AI Beats Out Clinicians in Triaging Postoperative Patients for ICU
Results from a pilot study that found a machine-learned algorithm correctly triaged the vast majority of postoperative patients to the intensive care unit were presented at the American College of Surgeons Clinical Congress 2019.
October 30, 2019
How good is artificial intelligence in decision-making? Not bad according to findings from a pilot study that was recently presented at the American College of Surgeons Clinical Congress 2019.
Findings from the study show AI in the form of a machine-learned algorithm correctly triaged the vast majority of postoperative patients to the intensive care unit in its first proof-of-concept application in a university hospital setting.
As it stands now surgical teams typically rely on clinical judgment to decide which patients need postoperative intense care because there is no single set of fixed criteria to make the determination. The result is that clinicians typically over-triage, meaning if they are in doubt, they err on the side of caution and send a patient to intensive care. However, over-triaging may result in admitting a patient to the ICU who doesn't need to be there.
"In those cases, the patient may be unnecessarily exposed to multidrug-resistant bacteria and have an increased overall length of stay. On the other hand, under-triaging means a patient that should have been in the ICU is sent to a recovery or step-down unit, and the opportunity for quick rescue of a deteriorating condition is delayed because monitoring is not as intense," Marcovalerio Melis, MD, FACS, an associate professor of surgery, New York University Langone Hospital System, New York City, and coauthor of the pilot study, said in a release.
The resulting algorithm included 87 clinical variables and 15 specific criteria related to the appropriateness of admission to the ICU within 48 hours of surgery. Admission to the ICU was considered appropriate if one of these criteria was met. The criteria included: intubation for more than 12 hours, reintubation, respiratory or circulatory arrest, call for rapid response or code, blood pressure below 100/60 mHg for two consecutive hours, heart rate below 60 or above 110 bpm for two consecutive hours, use of pressors, placement of a central venous line or Swan-Ganz catheter, echocardiogram, new onset of cardiac arrhythmia, myocardial infarction, return to the operating room, blood transfusion requiring more than 4 units, or readmission to the ICU after a prior admission.
Researchers prepared a questionnaire to prospectively ask clinicians how they would evaluate the need for intensive care for each patient.

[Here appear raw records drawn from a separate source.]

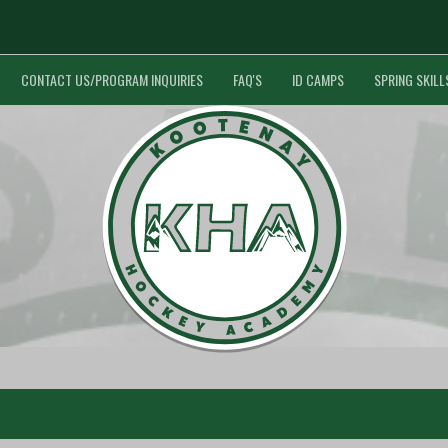
CONTACT US/PROGRAM INQUIRIES
FAQ'S
ID CAMPS
SPRING SKILL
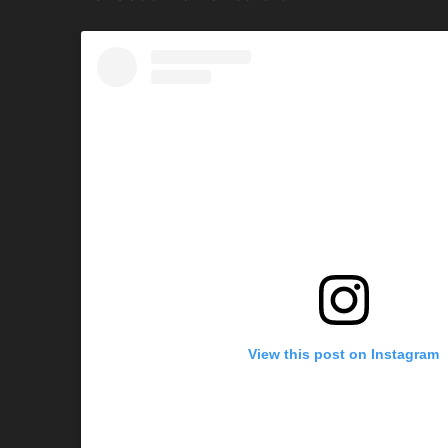
View this post on Instagram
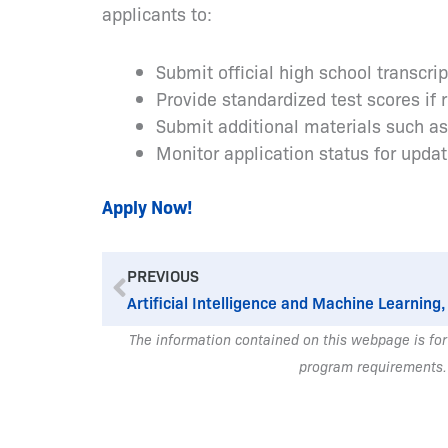
applicants to:
Submit official high school transcri
Provide standardized test scores if 
Submit additional materials such a
Monitor application status for upda
Apply Now!
Prev
PREVIOUS
Artificial Intelligence and Machine Learning,
The information contained on this webpage is for
program requirements.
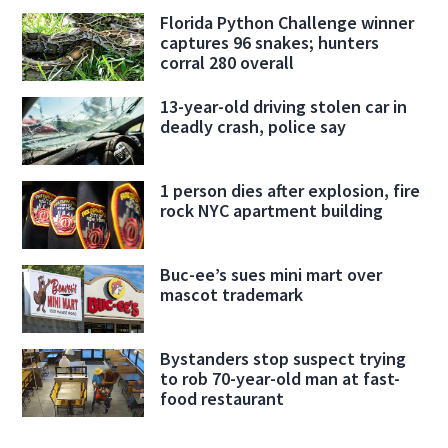
Florida Python Challenge winner
captures 96 snakes; hunters
corral 280 overall
13-year-old driving stolen car in
deadly crash, police say
1 person dies after explosion, fire
rock NYC apartment building
Buc-ee’s sues mini mart over
mascot trademark
Bystanders stop suspect trying
to rob 70-year-old man at fast-
food restaurant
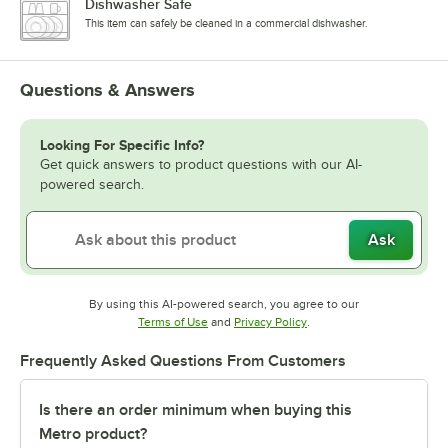
Dishwasher Safe
This item can safely be cleaned in a commercial dishwasher.
Questions & Answers
Looking For Specific Info?
Get quick answers to product questions with our AI-
powered search.
Ask
By using this AI-powered search, you agree to our
Opens in new tab
Opens in new tab
Terms of Use
and
Privacy Policy
.
Frequently Asked Questions From Customers
Is there an order minimum when buying this
Metro product?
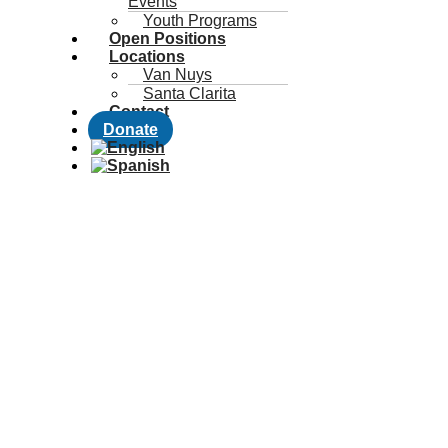
Events
Youth Programs
Open Positions
Locations
Van Nuys
Santa Clarita
Contact
Donate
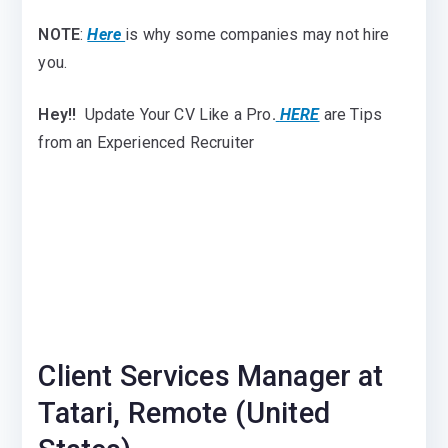
NOTE
:
Here
is why some companies may not hire
you.
Hey!!
Update Your CV Like a Pro
.
HERE
are Tips
from an Experienced Recruiter
Client Services Manager at
Tatari, Remote (United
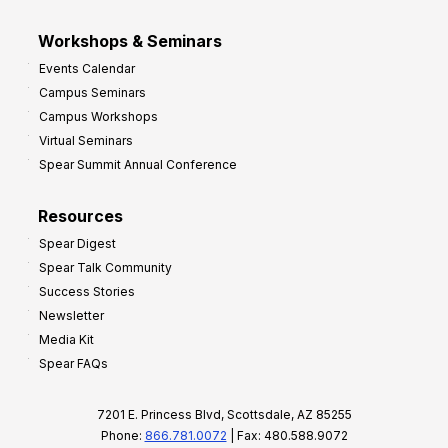
Workshops & Seminars
Events Calendar
Campus Seminars
Campus Workshops
Virtual Seminars
Spear Summit Annual Conference
Resources
Spear Digest
Spear Talk Community
Success Stories
Newsletter
Media Kit
Spear FAQs
7201 E. Princess Blvd, Scottsdale, AZ 85255
Phone:
866.781.0072
| Fax: 480.588.9072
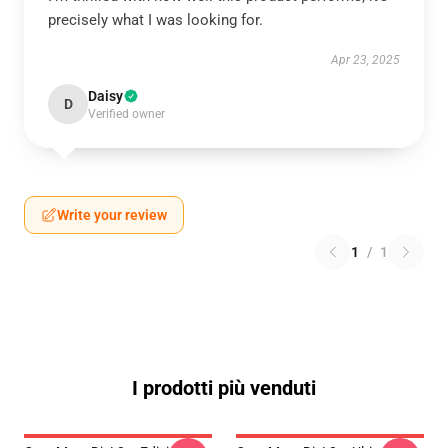
precisely what I was looking for.
Apr 23, 2025
Daisy
D
Verified owner
Write your review
1
/
1
I prodotti più venduti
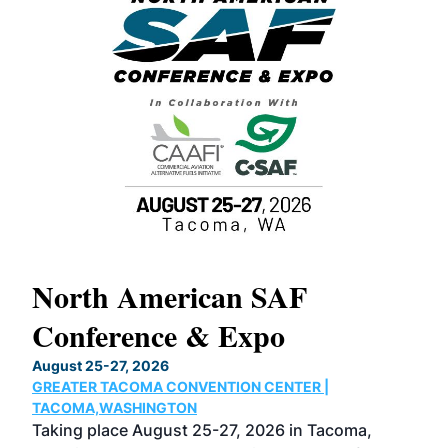
North American SAF
20
Conference & Expo
Co
TH
August 25-27, 2026
Marc
GREATER TACOMA CONVENTION CENTER |
COB
g
TACOMA,WASHINGTON
Now 
ost
Taking place August 25-27, 2026 in Tacoma,
Conf
sed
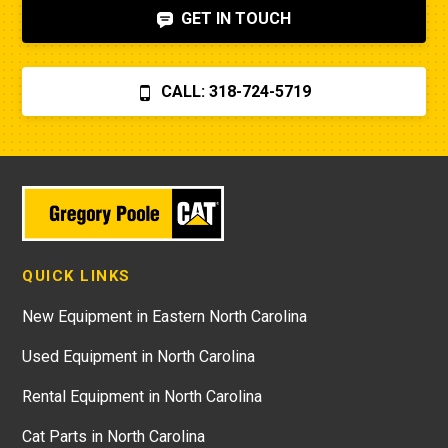
GET IN TOUCH
CALL: 318-724-5719
QUICK LINKS
New Equipment in Eastern North Carolina
Used Equipment in North Carolina
Rental Equipment in North Carolina
Cat Parts in North Carolina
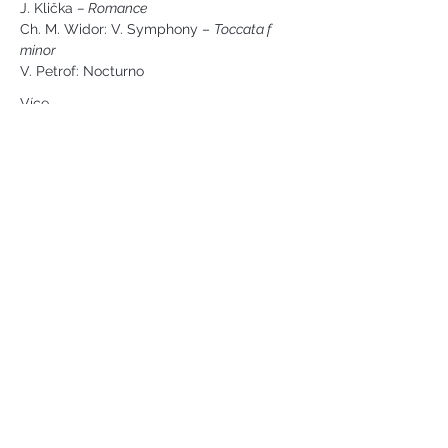
J. Klička 
– Romance
Ch. M. Widor: V. Symphony – 
Toccata f 
minor
V. Petrof: Nocturno
Více ...
Náměstí svobody 2, Karlovy Vary
Tel:
+420 733 233 266
jsejkora@phantasyart.cz
©2020 by Phantasy Art s.r.o.
Photos by Daniel Havel and David
Lupoměský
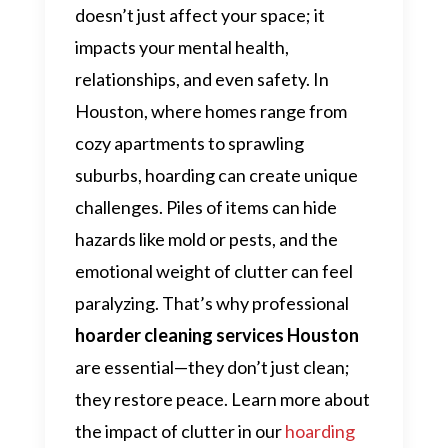
doesn’t just affect your space; it
impacts your mental health,
relationships, and even safety. In
Houston, where homes range from
cozy apartments to sprawling
suburbs, hoarding can create unique
challenges. Piles of items can hide
hazards like mold or pests, and the
emotional weight of clutter can feel
paralyzing. That’s why professional
hoarder cleaning services Houston
are essential—they don’t just clean;
they restore peace. Learn more about
the impact of clutter in our
hoarding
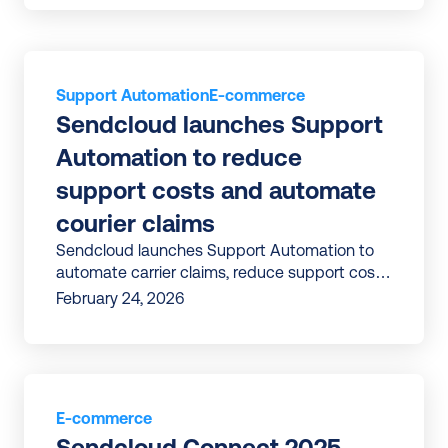
Support Automation
E-commerce
Sendcloud launches Support 
Automation to reduce 
support costs and automate 
courier claims
Sendcloud launches Support Automation to
automate carrier claims, reduce support costs,
and improve efficiency in tackling delivery
February 24, 2026
issues.
E-commerce
Sendcloud Connect 2025 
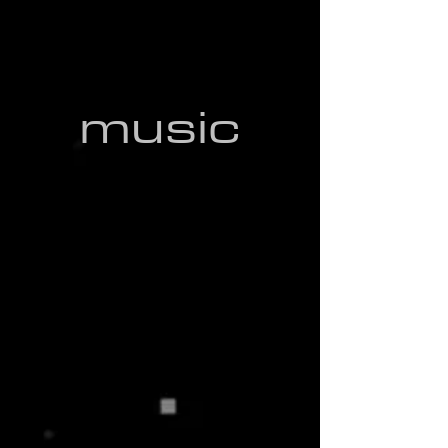
place as a compelling and influential
artist.
music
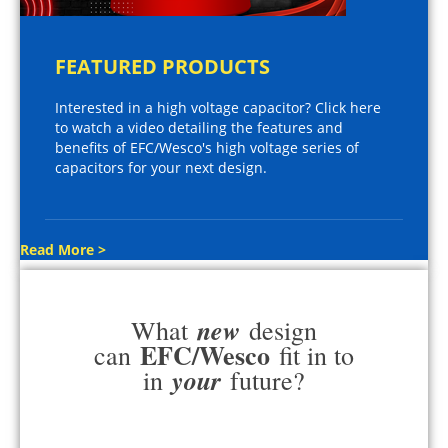
FEATURED PRODUCTS
Interested in a high voltage capacitor? Click here
to watch a video detailing the features and
benefits of EFC/Wesco's high voltage series of
capacitors for your next design.
Read More >
new
What
design
EFC/Wesco
can
fit in to
your
in
future?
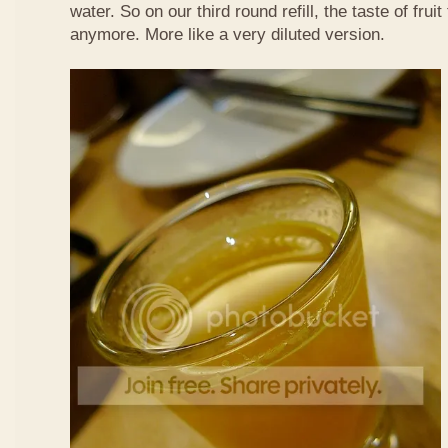
water. So on our third round refill, the taste of frui
anymore. More like a very diluted version.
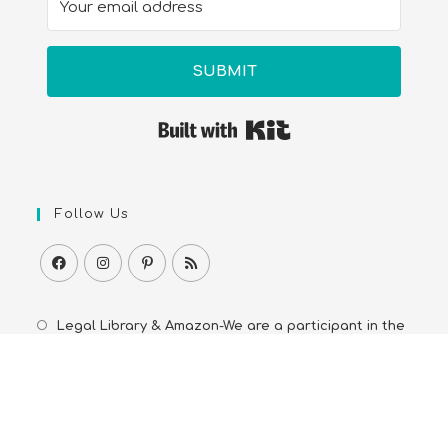
SUBMIT
Built with Kit
Follow Us
Legal Library & Amazon-We are a participant in the
Amazon Services LLC Associates Program, an affiliate
advertising program. As an Amazon Associate we earn
from qualifying purchases from Amazon.com and
affiliated sites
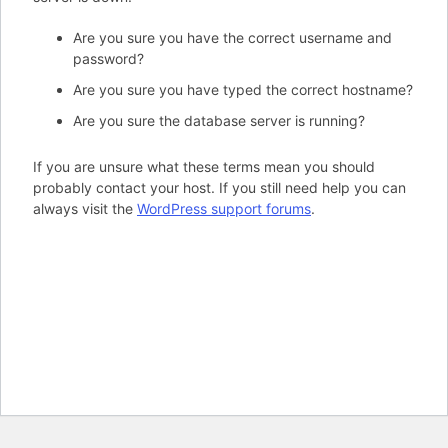
Are you sure you have the correct username and
password?
Are you sure you have typed the correct hostname?
Are you sure the database server is running?
If you are unsure what these terms mean you should
probably contact your host. If you still need help you can
always visit the
WordPress support forums
.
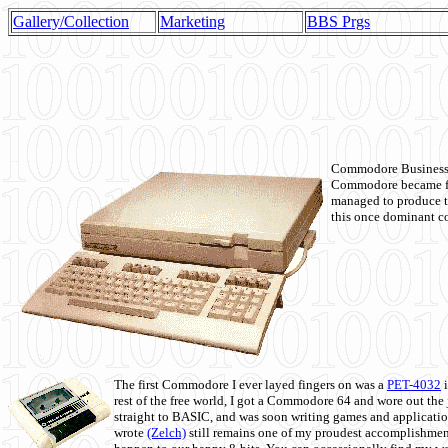
Gallery/Collection
Marketing
BBS Prgs
Commodore Business M
Commodore became fir
managed to produce t
this once dominant co
The first Commodore I ever layed fingers on was a
PET-4032
i
rest of the free world, I got a Commodore 64 and wore out th
straight to BASIC, and was soon writing games and applicati
wrote
(Zelch)
still remains one of my proudest accomplishment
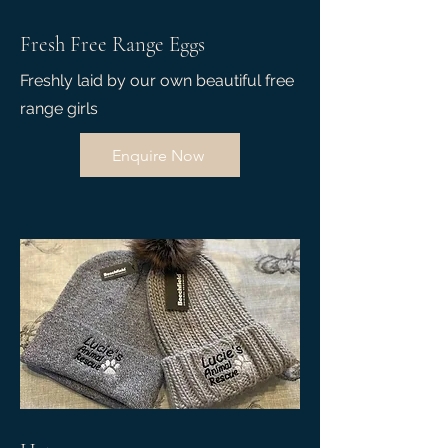
Fresh Free Range Eggs
Freshly laid by our own beautiful free
range girls
Enquire Now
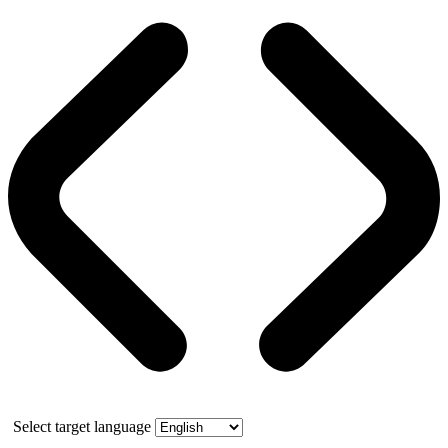
Select target language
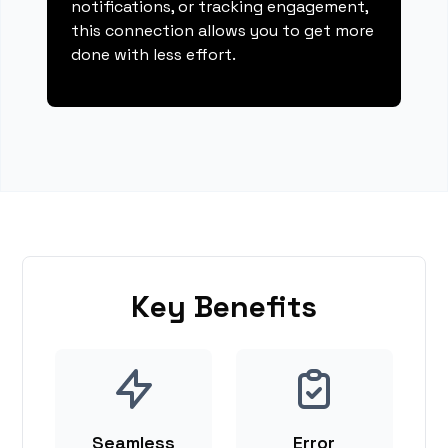
notifications, or tracking engagement,
this connection allows you to get more
done with less effort.
Key Benefits
Seamless
Error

AI correctly triaged 41 of the 50 patients in the study (82%). Surgeons had an accuracy triage rate of 70% (35 patients), intensivists 64% (32 patients), and anesthesiologists 58% (29 patients). The number of incorrect triage decisions was lowest for AI (18%), followed by 30% for surgeons, 36% for intensivists, and 42% for anesthesiologists.
The rate of undertriage was similar for AI (12%) and surgeons (10%); the rate of overtriage was much lower for AI (6%) than for the clinicians whose rates ranged from 20% to 40%. Further, AI achieved a positive predictive rate of 50% and negative predictive rate of 86%.
Although the algorithm in this study clearly outperformed clinicians' judgment, it is the first step. The surgical researchers plan to apply the algorithm to other populations of patients and include other demographic and clinical features.